When people talk about their ZX Spectrums, they tend to talk about games. In fact the spectrum was seen mostly as a games machine and, compared to its main rivals, the Commodore 64 and the Amstrad CPC, it seemed to be lacking in more serious software. Some of us, however, wanted to use those rubber keyboards to cushion our fingers as we churned out pages of natural language text to be printed out on noisy dot matrix printers, or burned on to zx thermal paper. For this task, we needed a word processor.

And so, in steps Tasman Software with their Tasword product. There were other word processors available of course -- I wrote one myself once as a young Z80 coder (although it was crap) -- but Tasword was the one everyone used. It wasn't without its bugs either. Actually, it was swimming with bugs and was not unknown to lose your work with an alarming regularity.

Tasword seems to have been mainly available in three versions. Tasword Two seems to be the original; I can find no references to a Tasword One -- which presumably existed at some point. Tasword 128 was a slightly updated version of Tasword two, taking advantage of some of the new features of the Spectrum 128+. Then there was Tasword three. Unlike the previous versions, which were available on cassette tape, Tasword was only available on Microdrive and +3 Disk, as well as a version for the Sinclair QL.

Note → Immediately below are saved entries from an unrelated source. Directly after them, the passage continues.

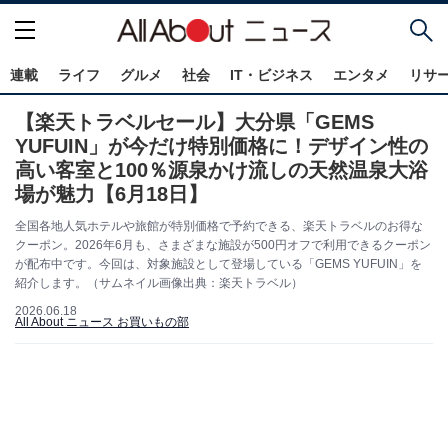
連載
ライフ
グルメ
社会
IT・ビジネス
エンタメ
リサ
【楽天トラベルセール】大分県「GEMS
YUFUIN」が今だけ特別価格に！デザイン性の
高い客室と100％源泉かけ流しの天然温泉大浴
場が魅力【6月18日】
全国各地人気ホテルや旅館が特別価格で予約できる、楽天トラベルのお得な
クーポン。2026年6月も、さまざまな施設が500円オフで利用できるクーポン
が配布中です。今回は、対象施設として登場している「GEMS YUFUIN」を
紹介します。（サムネイル画像出典：楽天トラベル）
2026.06.18
All About ニュース お買いもの部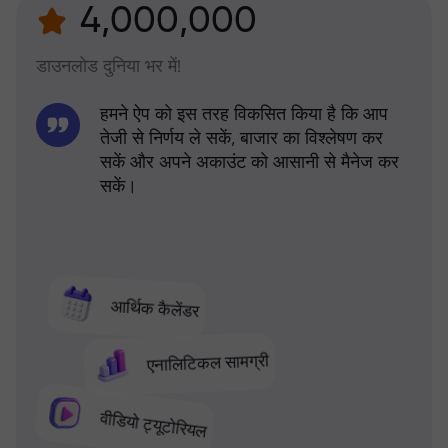
4,000,000
डाउनलोड दुनिया भर में!
हमने ऐप को इस तरह विकसित किया है कि आप
तेजी से निर्णय ले सकें, बाजार का विश्लेषण कर
सकें और अपने अकाउंट को आसानी से मैनेज कर
सकें।
आर्थिक कैलेंडर
एनालिटिकल सामग्री
वीडियो ट्यूटोरियल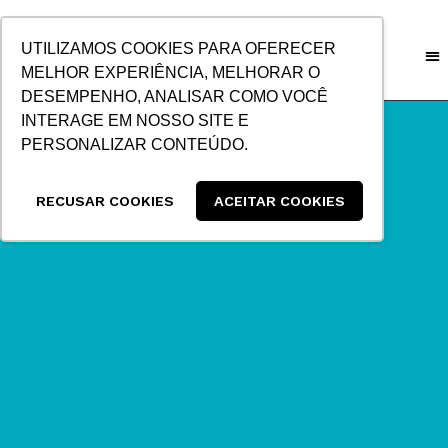
IR
PARA
UTILIZAMOS COOKIES PARA OFERECER
O
MELHOR EXPERIÊNCIA, MELHORAR O
CONTEÚDO
DESEMPENHO, ANALISAR COMO VOCÊ
INTERAGE EM NOSSO SITE E
PERSONALIZAR CONTEÚDO.
RECUSAR COOKIES
ACEITAR COOKIES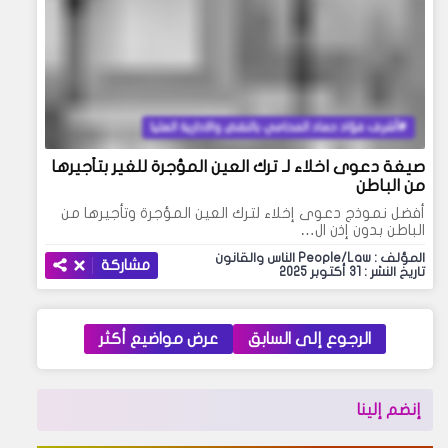
أشرف فؤاد حماد المحامي بالنقض والادارية العليا
صيغة دعوى اخلاء لـ ترك العين المؤجرة للغير بتأجيرها
من الباطن
أفضل نموذج دعوى إخلاء لترك العين المؤجرة وتأجيرها من
الباطن بدون إذن ال…
المؤلف : People/Law الناس والقانون
مشاركة
تاريخ النشر : 31 أكتوبر 2025
الرجوع إلى السابق
عرض مواضيع أكثر
إنضم إلينا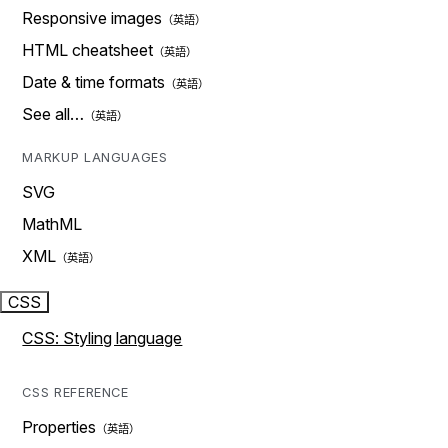
Responsive images
HTML cheatsheet
Date & time formats
See all…
MARKUP LANGUAGES
SVG
MathML
XML
CSS
CSS: Styling language
CSS REFERENCE
Properties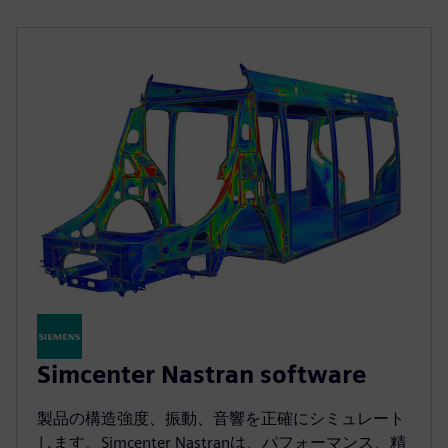
Simcenter Nastran software
製品の構造強度、振動、音響を正確にシミュレート
します。Simcenter Nastranは、パフォーマンス、精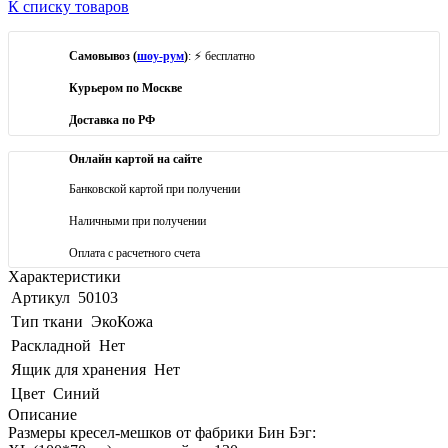
К списку товаров
Самовывоз (
шоу-рум
)
: ⚡ бесплатно
Курьером по Москве
Доставка по РФ
Онлайн картой на сайте
Банковской картой при получении
Наличными при получении
Оплата с расчетного счета
Характеристики
Артикул
50103
Тип ткани
ЭкоКожа
Раскладной
Нет
Ящик для хранения
Нет
Цвет
Синий
Описание
Размеры кресел-мешков от фабрики Бин Бэг: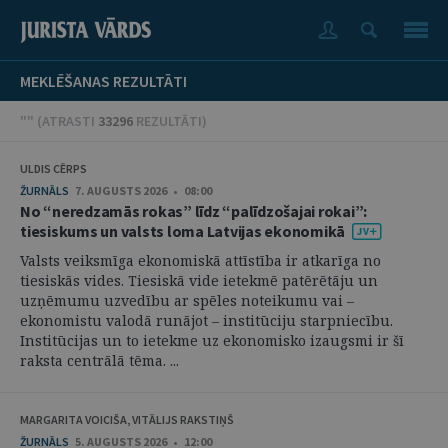
MEKLĒŠANAS REZULTĀTI
"" (
ATRASTI
33296
REZULTĀTI
)
ULDIS CĒRPS
ŽURNĀLS
7. AUGUSTS 2026 • 08:00
No “neredzamās rokas” līdz “palīdzošajai rokai”:
tiesiskums un valsts loma Latvijas ekonomikā
Valsts veiksmīga ekonomiskā attīstība ir atkarīga no
tiesiskās vides. Tiesiskā vide ietekmē patērētāju un
uzņēmumu uzvedību ar spēles noteikumu vai –
ekonomistu valodā runājot – institūciju starpniecību.
Institūcijas un to ietekme uz ekonomisko izaugsmi ir šī
raksta centrālā tēma. ...
MARGARITA VOICIŠA, VITĀLIJS RAKSTIŅŠ
ŽURNĀLS
5. AUGUSTS 2026 • 12:00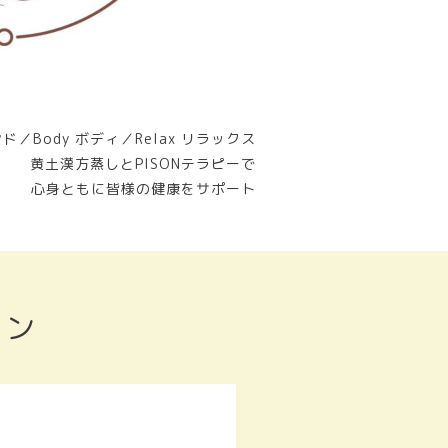
ンド／Body ボディ／Relax リラックス
黄土漢方蒸しとPISONテラピーで
心身ともに皆様の健康をサポート
ョン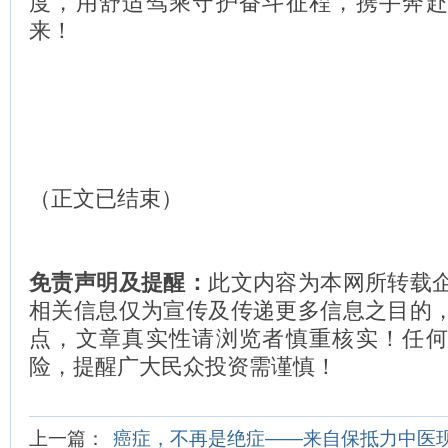
度，用舒适驾乘守护奋斗征程，携手奔
来！
（正文已结束）
免责声明及提醒：
此文内容为本网所转载
相关信息仅为宣传及传递更多信息之目的
点，文章真实性请浏览者慎重核实！任
险，提醒广大民众投资需谨慎！
上一篇：
癌症，不再是绝症——来自保抵力中医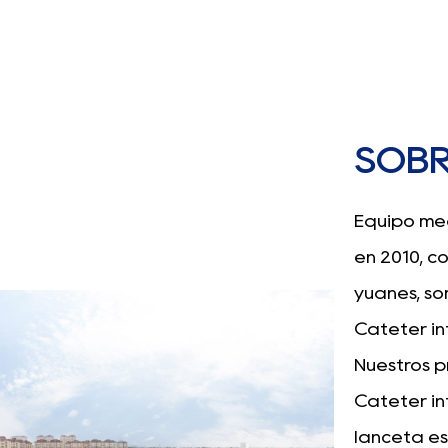
SOB
Equipo méd
en 2010, c
yuanes, s
Catéter in
Nuestros p
Catéter in
lanceta est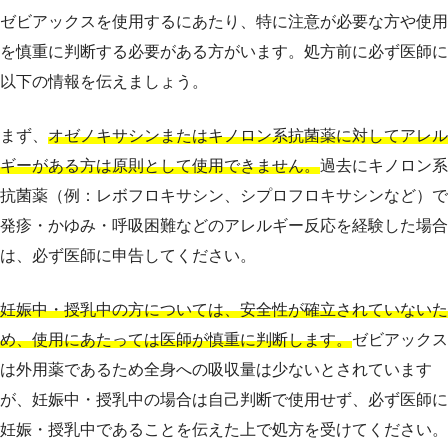
ゼビアックスを使用するにあたり、特に注意が必要な方や使用
を慎重に判断する必要がある方がいます。処方前に必ず医師に
以下の情報を伝えましょう。
まず、
オゼノキサシンまたはキノロン系抗菌薬に対してアレル
ギーがある方は原則として使用できません。
過去にキノロン系
抗菌薬（例：レボフロキサシン、シプロフロキサシンなど）で
発疹・かゆみ・呼吸困難などのアレルギー反応を経験した場合
は、必ず医師に申告してください。
妊娠中・授乳中の方については、安全性が確立されていないた
め、使用にあたっては医師が慎重に判断します。
ゼビアックス
は外用薬であるため全身への吸収量は少ないとされています
が、妊娠中・授乳中の場合は自己判断で使用せず、必ず医師に
妊娠・授乳中であることを伝えた上で処方を受けてください。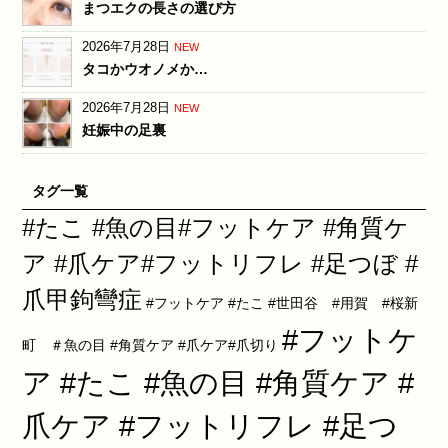
まつエクの長さの選び方
2026年7月28日
NEW
タコかウオノメか…
2026年7月28日
NEW
妊娠中の足裏
タグ一覧
#たこ #魚の目#フットケア #角質ケ
ア #爪ケア#フットリフレ #足つぼ #
爪甲鉤彎症
#フットケア #たこ #世田谷 #用賀 #桜新
#フットケ
町 ＃魚の目 #角質ケア #爪ケア#爪切り
ア #たこ #魚の目 #角質ケア #
爪ケア #フットリフレ #足つ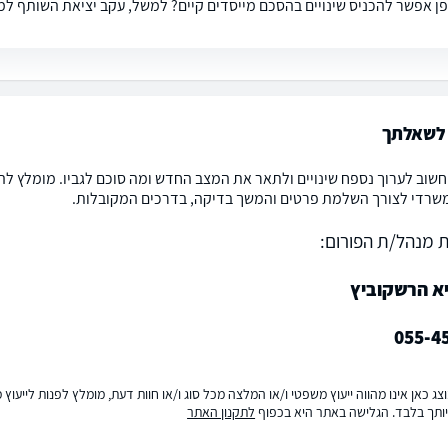
פן אפשר להכניס שינויים בהסכם מייסדים קיים? למשל, עקב יציאת השותף 
לשאלתך
חשוב לערוך נספח שינויים ולתאר את המצב החדש ומה סוכם לגביו. מומלץ להי
שרדי לצורך השלמת פרטים והמשך בדיקה, בדרכים המקובלות.
 מנהל/ת הפורום:
יא הרשקוביץ
055-4
ג כאן אינו מהווה ייעוץ משפטי ו/או המלצה מכל סוג ו/או חוות דעת, מומלץ לפנות לייעו
ותך בלבד. הגלישה באתר היא בכפוף
לתקנון האתר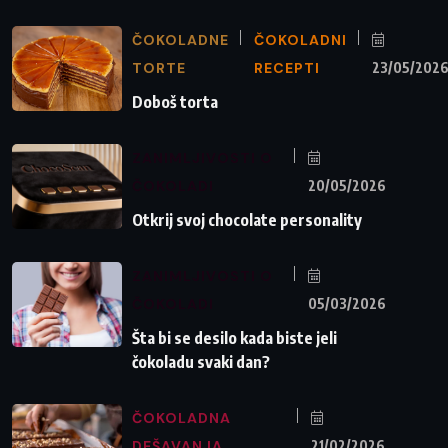
ČOKOLADNE
ČOKOLADNI
TORTE
RECEPTI
23/05/202
Doboš torta
ZANIMLJIVOSTI O
ČOKOLADI
20/05/2026
Otkrij svoj chocolate personality
ZANIMLJIVOSTI O
ČOKOLADI
05/03/2026
Šta bi se desilo kada biste jeli
čokoladu svaki dan?
ČOKOLADNA
DEŠAVANJA
21/02/2026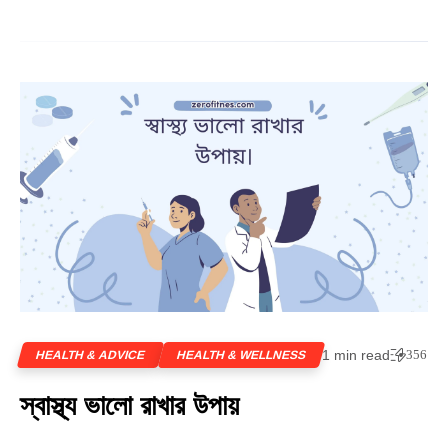
1 min read
356
HEALTH & ADVICE
HEALTH & WELLNESS
স্বাস্থ্য ভালো রাখার উপায়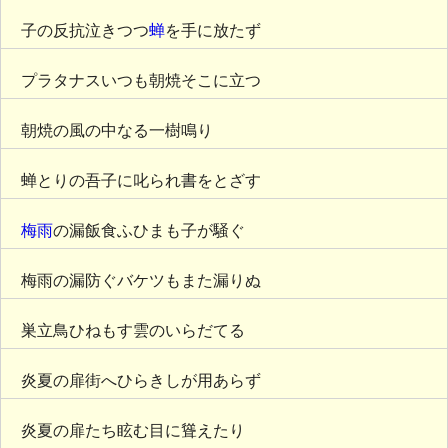
子の反抗泣きつつ
蝉
を手に放たず
プラタナスいつも朝焼そこに立つ
朝焼の風の中なる一樹鳴り
蝉とりの吾子に叱られ書をとざす
梅雨
の漏飯食ふひまも子が騒ぐ
梅雨の漏防ぐバケツもまた漏りぬ
巣立鳥ひねもす雲のいらだてる
炎夏の扉街へひらきしが用あらず
炎夏の扉たち眩む目に聳えたり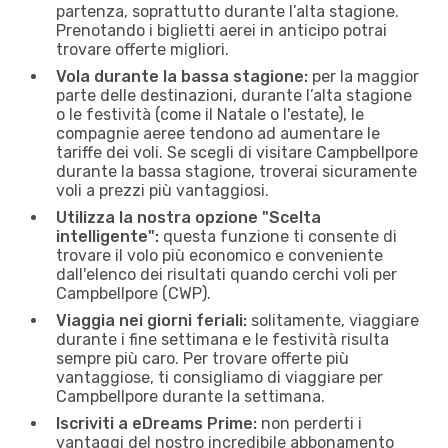
partenza, soprattutto durante l’alta stagione.
Prenotando i biglietti aerei in anticipo potrai
trovare offerte migliori.
Vola durante la bassa stagione:
per la maggior
parte delle destinazioni, durante l’alta stagione
o le festività (come il Natale o l'estate), le
compagnie aeree tendono ad aumentare le
tariffe dei voli. Se scegli di visitare Campbellpore
durante la bassa stagione, troverai sicuramente
voli a prezzi più vantaggiosi.
Utilizza la nostra opzione "Scelta
intelligente":
questa funzione ti consente di
trovare il volo più economico e conveniente
dall'elenco dei risultati quando cerchi voli per
Campbellpore (CWP).
Viaggia nei giorni feriali:
solitamente, viaggiare
durante i fine settimana e le festività risulta
sempre più caro. Per trovare offerte più
vantaggiose, ti consigliamo di viaggiare per
Campbellpore durante la settimana.
Iscriviti a eDreams Prime:
non perderti i
vantaggi del nostro incredibile abbonamento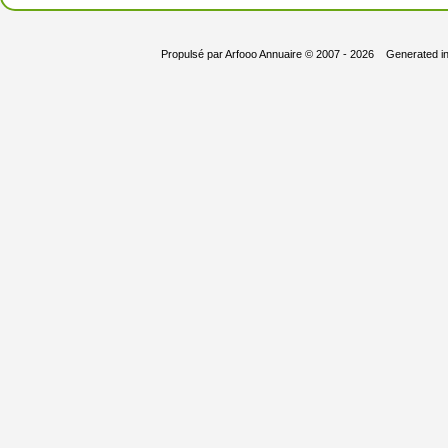
Propulsé par
Arfooo Annuaire
© 2007 - 2026 Generated i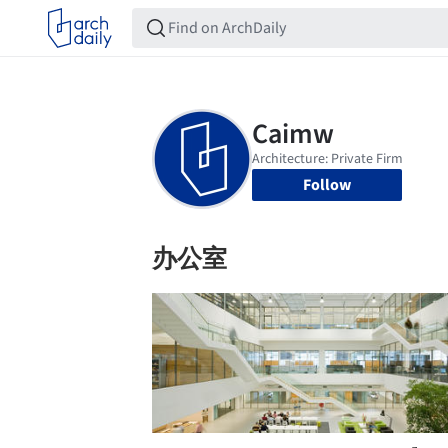
Follow
办公室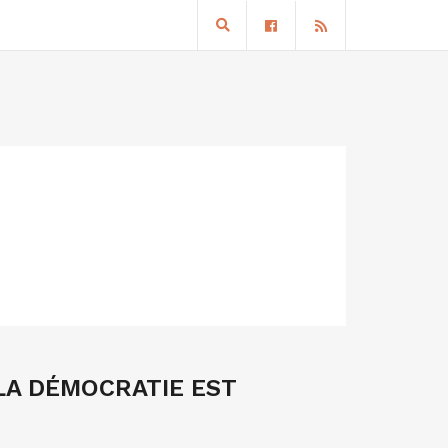
 LA DÉMOCRATIE EST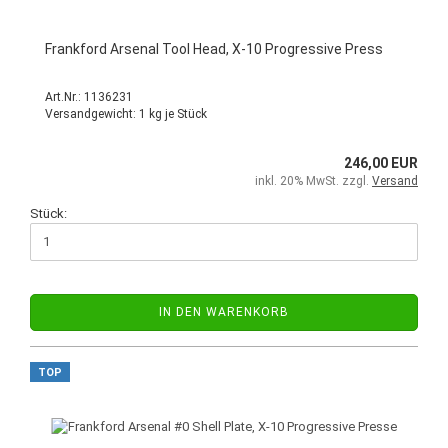
Frankford Arsenal Tool Head, X-10 Progressive Press
Art.Nr.: 1136231
Versandgewicht:
1
kg je Stück
246,00 EUR
inkl. 20% MwSt. zzgl.
Versand
Stück:
IN DEN WARENKORB
TOP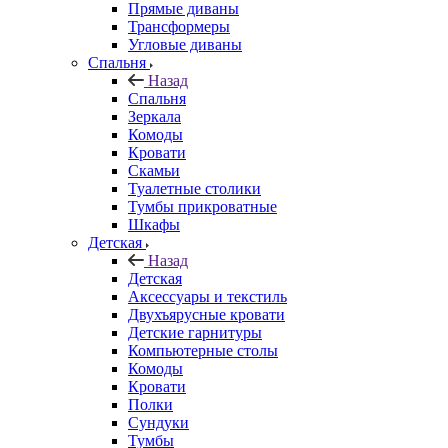
Прямые диваны
Трансформеры
Угловые диваны
Спальня
Назад
Спальня
Зеркала
Комоды
Кровати
Скамьи
Туалетные столики
Тумбы прикроватные
Шкафы
Детская
Назад
Детская
Аксессуары и текстиль
Двухъярусные кровати
Детские гарнитуры
Компьютерные столы
Комоды
Кровати
Полки
Сундуки
Тумбы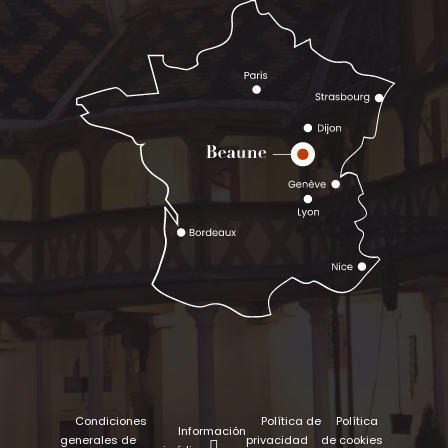
Condiciones
Política de
Política
Información
generales de
privacidad
de cookies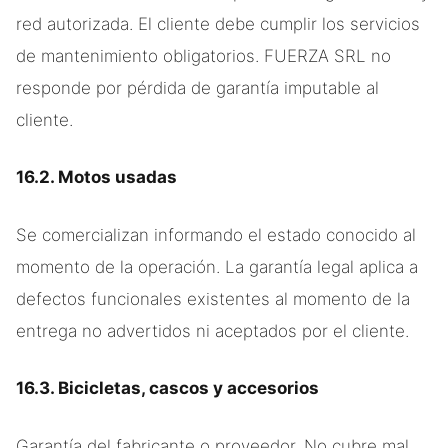
red autorizada. El cliente debe cumplir los servicios
de mantenimiento obligatorios. FUERZA SRL no
responde por pérdida de garantía imputable al
cliente.
16.2. Motos usadas
Se comercializan informando el estado conocido al
momento de la operación. La garantía legal aplica a
defectos funcionales existentes al momento de la
entrega no advertidos ni aceptados por el cliente.
16.3. Bicicletas, cascos y accesorios
Garantía del fabricante o proveedor. No cubre mal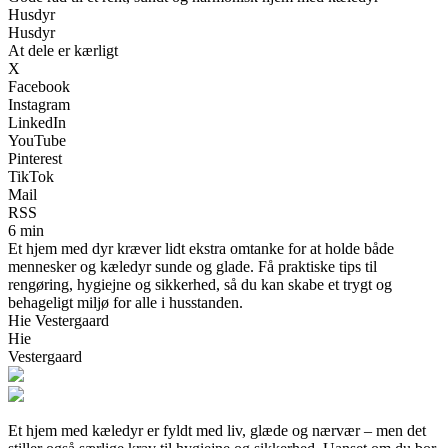
Husdyr
Husdyr
At dele er kærligt
X
Facebook
Instagram
LinkedIn
YouTube
Pinterest
TikTok
Mail
RSS
6 min
Et hjem med dyr kræver lidt ekstra omtanke for at holde både
mennesker og kæledyr sunde og glade. Få praktiske tips til
rengøring, hygiejne og sikkerhed, så du kan skabe et trygt og
behageligt miljø for alle i husstanden.
Hie Vestergaard
Hie
Vestergaard
Et hjem med kæledyr er fyldt med liv, glæde og nærvær – men det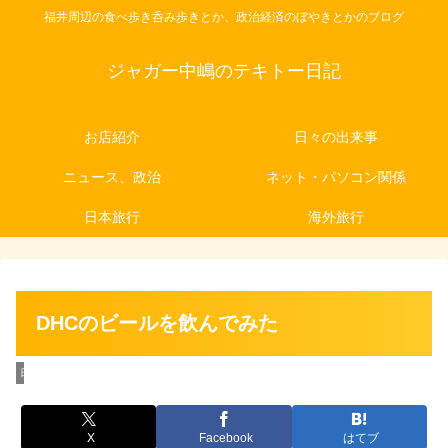
福井周辺の食べ歩き呑み歩きとか、政治経済のぼやきとかのブログ
ジャガー中嶋のテキトー日記
お店紹介
日々の出来事
ニュース、政治
ネット・パソコン関係
日本旅行
海外旅行
DHCのビールを飲んでみた
日々の出来事
X
Facebook
はてブ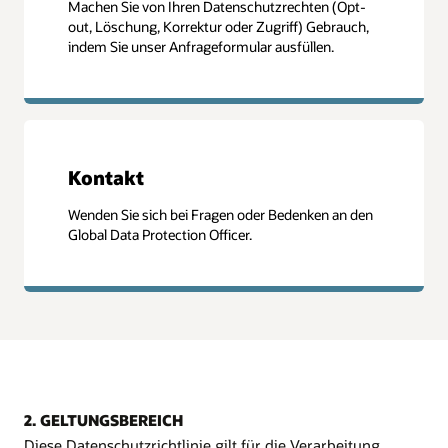
Machen Sie von Ihren Datenschutzrechten (Opt-
out, Löschung, Korrektur oder Zugriff) Gebrauch,
indem Sie unser Anfrageformular ausfüllen.
Kontakt
Wenden Sie sich bei Fragen oder Bedenken an den
Global Data Protection Officer.
2. GELTUNGSBEREICH
Diese Datenschutzrichtlinie gilt für die Verarbeitung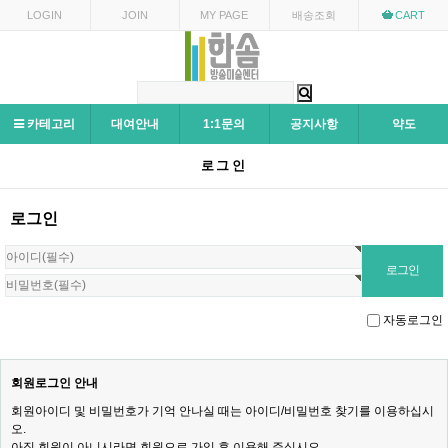
LOGIN
JOIN
MY PAGE
배송조회
CART
카테고리
대여안내
1:1문의
공지사항
약도
로그인
로그인
자동로그인
회원로그인 안내
회원아이디 및 비밀번호가 기억 안나실 때는 아이디/비밀번호 찾기를 이용하십시
오.
아직 회원이 아니시라면 회원으로 가입 후 이용해 주십시오.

One of the problems for word processing on the Spectrum was the screen resolution. As standard, a speccy will only place 32 characters across the screen, nowhere near enough to look good when printed out on A4 (although plenty enough to fill up a ZX Printer). Tasword Two squeezed extra use of the pixels to get 64 characters across, but people wanted the 80 columns that most printers would produce. Tasword Three reached this goal by using a scrolling-window to fit 128 characters on a line. Tasword Three also was the first spectrum word processor to include a keyboard buffer; no more losing whole words because the speccy got busy for a moment.

Towards the end of the 8-bit era, Tasword faced competition. On the Sinclair QL, The Quill was the word processor of choice, and The Writer was an effort to bring some of its features the the Spectrum. Writer had drop-down menus, which were easier to use than Tasword's combination of confusing key-combinations and separate full screen menus for file functions. Still, Tasword remained the essential spectrum word processor for most of its life, and deserves a place in home computer history.

Packaged in a nice shiny silver box with manual, I had a copy of Tasword Two on Microdrive and used it with a daisy-wheel typewriter and a parrelel interface for all my word processing needs until somewhere around 1995. In fact, I'd probably still be using it if I hadn't have lost my Interface One a couple of years ago, at least until I discovered LaTeX.